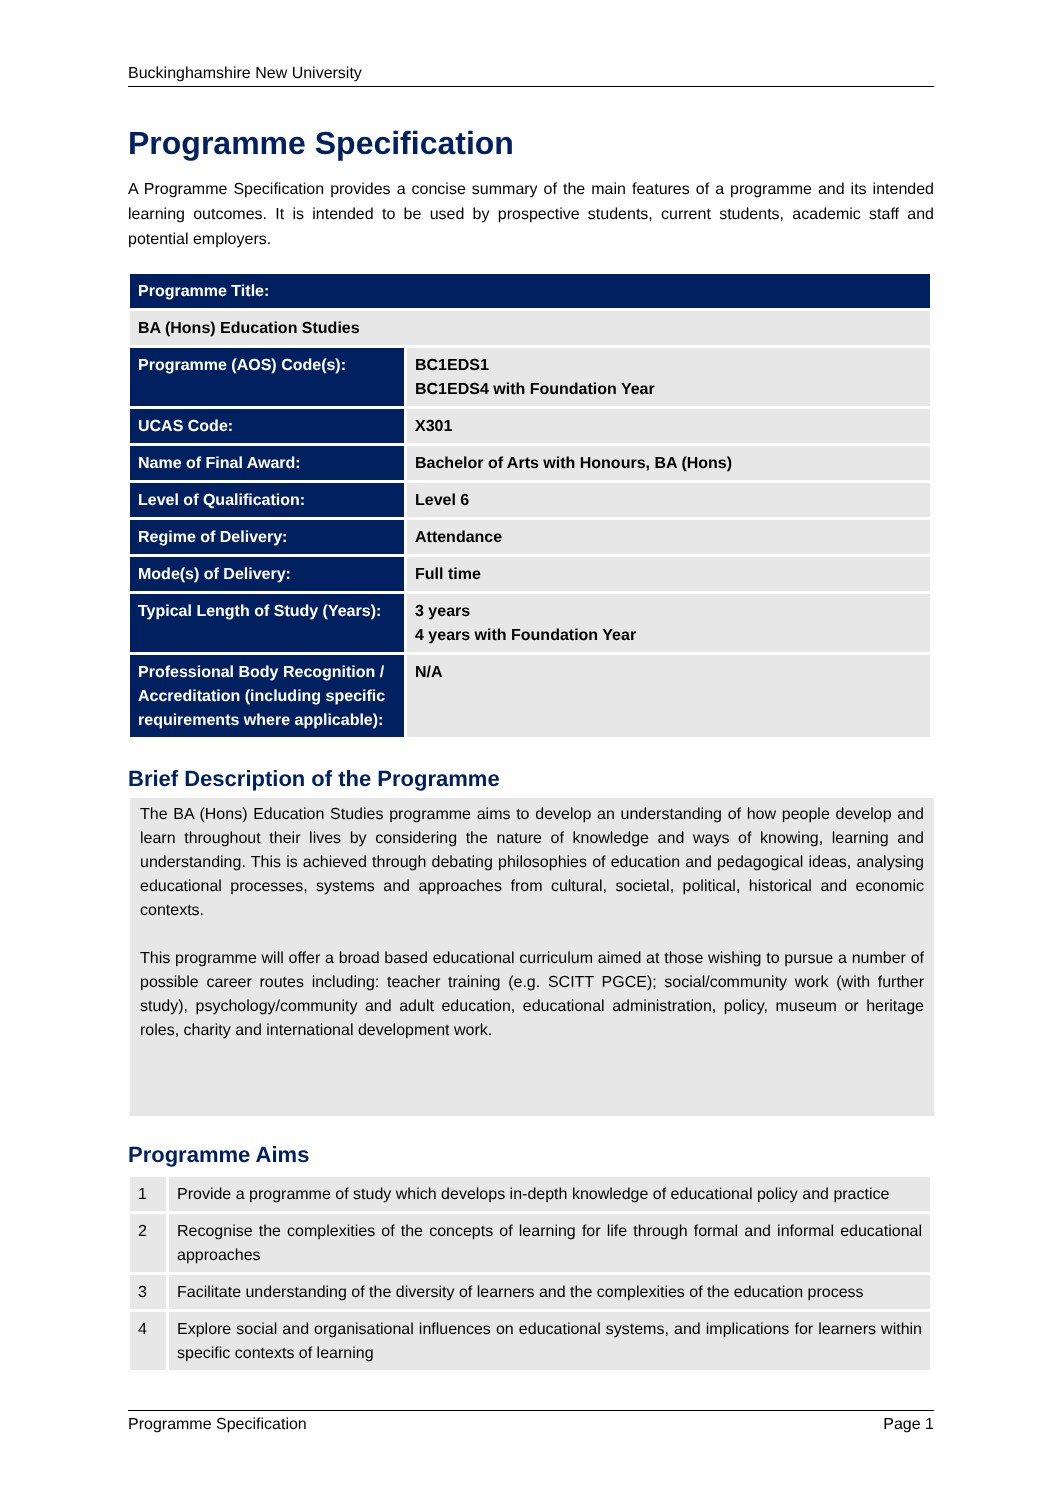Buckinghamshire New University
Programme Specification
A Programme Specification provides a concise summary of the main features of a programme and its intended learning outcomes. It is intended to be used by prospective students, current students, academic staff and potential employers.
| Programme Title: | |
| BA (Hons) Education Studies | |
| Programme (AOS) Code(s): | BC1EDS1 BC1EDS4 with Foundation Year |
| UCAS Code: | X301 |
| Name of Final Award: | Bachelor of Arts with Honours, BA (Hons) |
| Level of Qualification: | Level 6 |
| Regime of Delivery: | Attendance |
| Mode(s) of Delivery: | Full time |
| Typical Length of Study (Years): | 3 years 4 years with Foundation Year |
| Professional Body Recognition / Accreditation (including specific requirements where applicable): | N/A |
Brief Description of the Programme
The BA (Hons) Education Studies programme aims to develop an understanding of how people develop and learn throughout their lives by considering the nature of knowledge and ways of knowing, learning and understanding. This is achieved through debating philosophies of education and pedagogical ideas, analysing educational processes, systems and approaches from cultural, societal, political, historical and economic contexts.
This programme will offer a broad based educational curriculum aimed at those wishing to pursue a number of possible career routes including: teacher training (e.g. SCITT PGCE); social/community work (with further study), psychology/community and adult education, educational administration, policy, museum or heritage roles, charity and international development work.
Programme Aims
| 1 | Provide a programme of study which develops in-depth knowledge of educational policy and practice |
| 2 | Recognise the complexities of the concepts of learning for life through formal and informal educational approaches |
| 3 | Facilitate understanding of the diversity of learners and the complexities of the education process |
| 4 | Explore social and organisational influences on educational systems, and implications for learners within specific contexts of learning |
Programme Specification Page 1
=======
» **Directions for this task**
What lines above contain "Delivery"? Copy them out.

» **Answer to the exercise**
| Regime of Delivery: | Attendance |
| Mode(s) of Delivery: | Full time |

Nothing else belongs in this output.